A federal appeals court on Friday denied a request by a North Texas water district to reconsider a lawsuit that seeks access to water flowing into the Red River from southeastern Oklahoma for use in the Fort Worth and Arlington areas.
The 10th U.S. Circuit Court of Appeals issued a one-page order denying the Tarrant Regional Water District's petition for a rehearing.
The appeals court had last month affirmed a lower court decision to dismiss the 2007 lawsuit, which alleged that Oklahoma statutes governing surface and stream water rights within its borders posed burdens to interstate commerce.
The district had wanted to purchase about 150 billion gallons from Oklahoma tributaries of the Red River, which runs along the border between Oklahoma and Texas. Water district officials have said they are unable to draw water directly from the river because it is contaminated with chlorides from upstream salt deposits.
The petition by the district, which serves 1.7 million in 11 rapidly growing counties in North Texas, warned that the region "will have insufficient water by 2030" unless the district obtains additional supplies.

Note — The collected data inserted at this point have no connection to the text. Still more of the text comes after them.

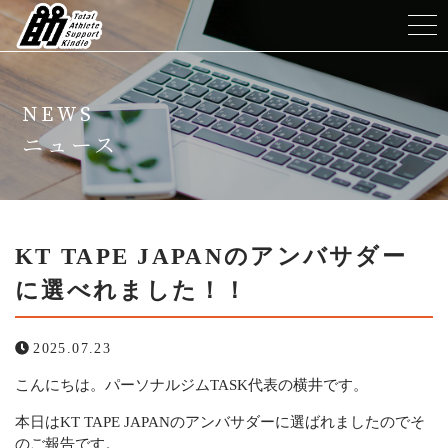
ホーム
NEWS
TASKについて
ニュース
メニュー
トレーナー紹介
KT TAPE JAPANのアンバサダー
に選べれました！！
よくある質問
2025.07.23
ニュース
こんにちは。パーソナルジムTASK代表の横井です。
コンテンツ
本日はKT TAPE JAPANのアンバサダーに選ばれましたのでそ
のご報告です。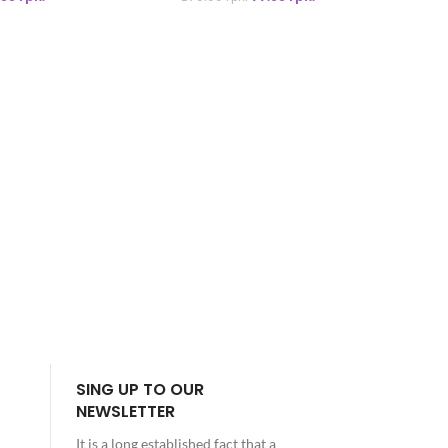
Кле
SING UP TO OUR
NEWSLETTER
It is a long established fact that a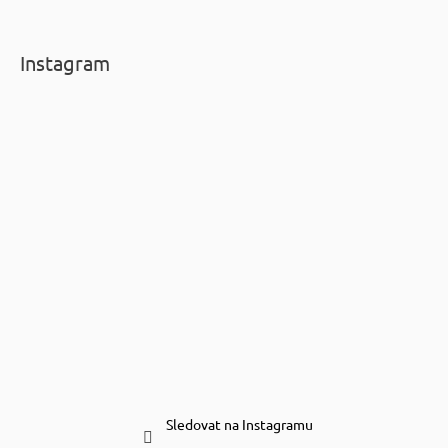
Instagram
Sledovat na Instagramu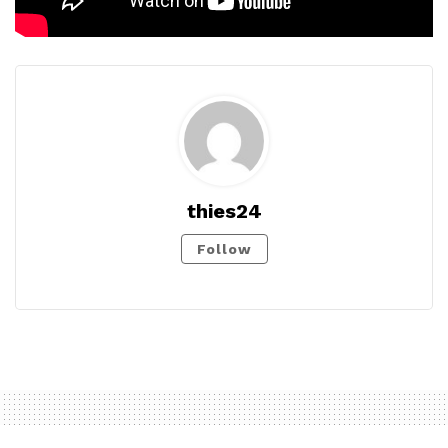
thies24
Follow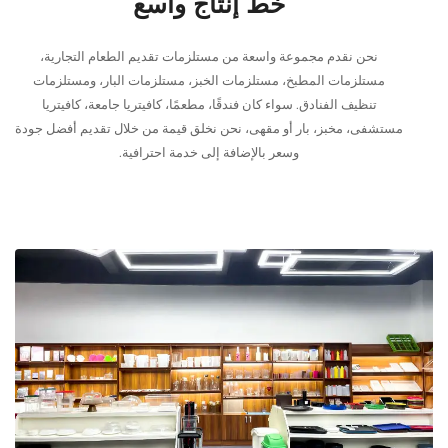
خط إنتاج واسع
حن نقدم مجموعة واسعة من مستلزمات تقديم الطعام التجارية،
تلزمات المطبخ، مستلزمات الخبز، مستلزمات البار، ومستلزمات
نظيف الفنادق. سواء كان فندقًا، مطعمًا، كافيتريا جامعة، كافيتريا
ى، مخبز، بار أو مقهى، نحن نخلق قيمة من خلال تقديم أفضل جودة
وسعر بالإضافة إلى خدمة احترافية.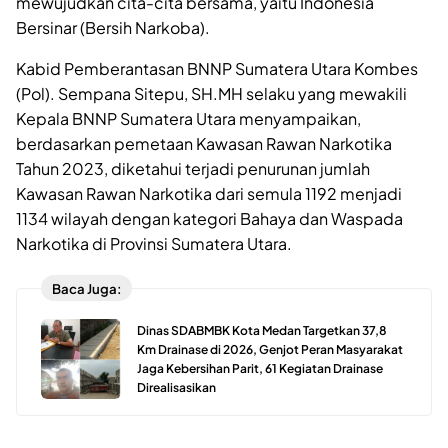
mewujudkan cita-cita bersama, yaitu Indonesia
Bersinar (Bersih Narkoba).
Kabid Pemberantasan BNNP Sumatera Utara Kombes
(Pol). Sempana Sitepu, SH.MH selaku yang mewakili
Kepala BNNP Sumatera Utara menyampaikan,
berdasarkan pemetaan Kawasan Rawan Narkotika
Tahun 2023, diketahui terjadi penurunan jumlah
Kawasan Rawan Narkotika dari semula 1192 menjadi
1134 wilayah dengan kategori Bahaya dan Waspada
Narkotika di Provinsi Sumatera Utara.
Baca Juga:
Dinas SDABMBK Kota Medan Targetkan 37,8
Km Drainase di 2026, Genjot Peran Masyarakat
Jaga Kebersihan Parit, 61 Kegiatan Drainase
Direalisasikan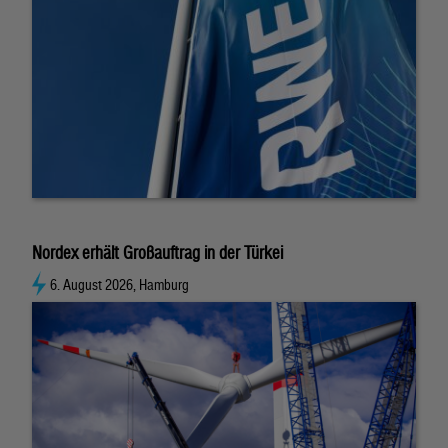
Nordex erhält Großauftrag in der Türkei
6. August 2026, Hamburg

The district's Oklahoma City attorney referred calls for comment to the organization. A district spokesman didn't immediately return a call or an email seeking comment late Friday.
Oklahoma Attorney General Scott Pruitt said the state is pleased with the court's decision.
"The ruling underscores that the people of Oklahoma should not be mandated through litigation to shape water policy," Pruitt said in a statement. "Water is an important resource that is vital to Oklahomans, and my office will continue to defend our state's interests."
The lawsuit was filed after the Oklahoma Legislature approved a bill to extend a moratorium on out-of-state water sales in 2006.
In affirming the lower court decision, the appeals court ruled the Red River Compact insulates Oklahoma water statutes from interstate commerce challenges involving water that is subject to the compact. The Red River Compact controls the use of water in the basin that includes Oklahoma, Texas, Arkansas and Louisiana.
District general manager Jim Oliver has said the court's interpretation of the Red River Compact negates the district's ability to secure a reliable future water supply and prevents the group from exercising its legal rights under the compact to access water allocated to Texas.
Water district officials have said they want only 7 percent of southeastern Oklahoma water that is bound for the Red River and that no Oklahoma water reservoir would be affected. More than four times the amount of water used by the entire state flows unused into the Red River each year, district officials have argued.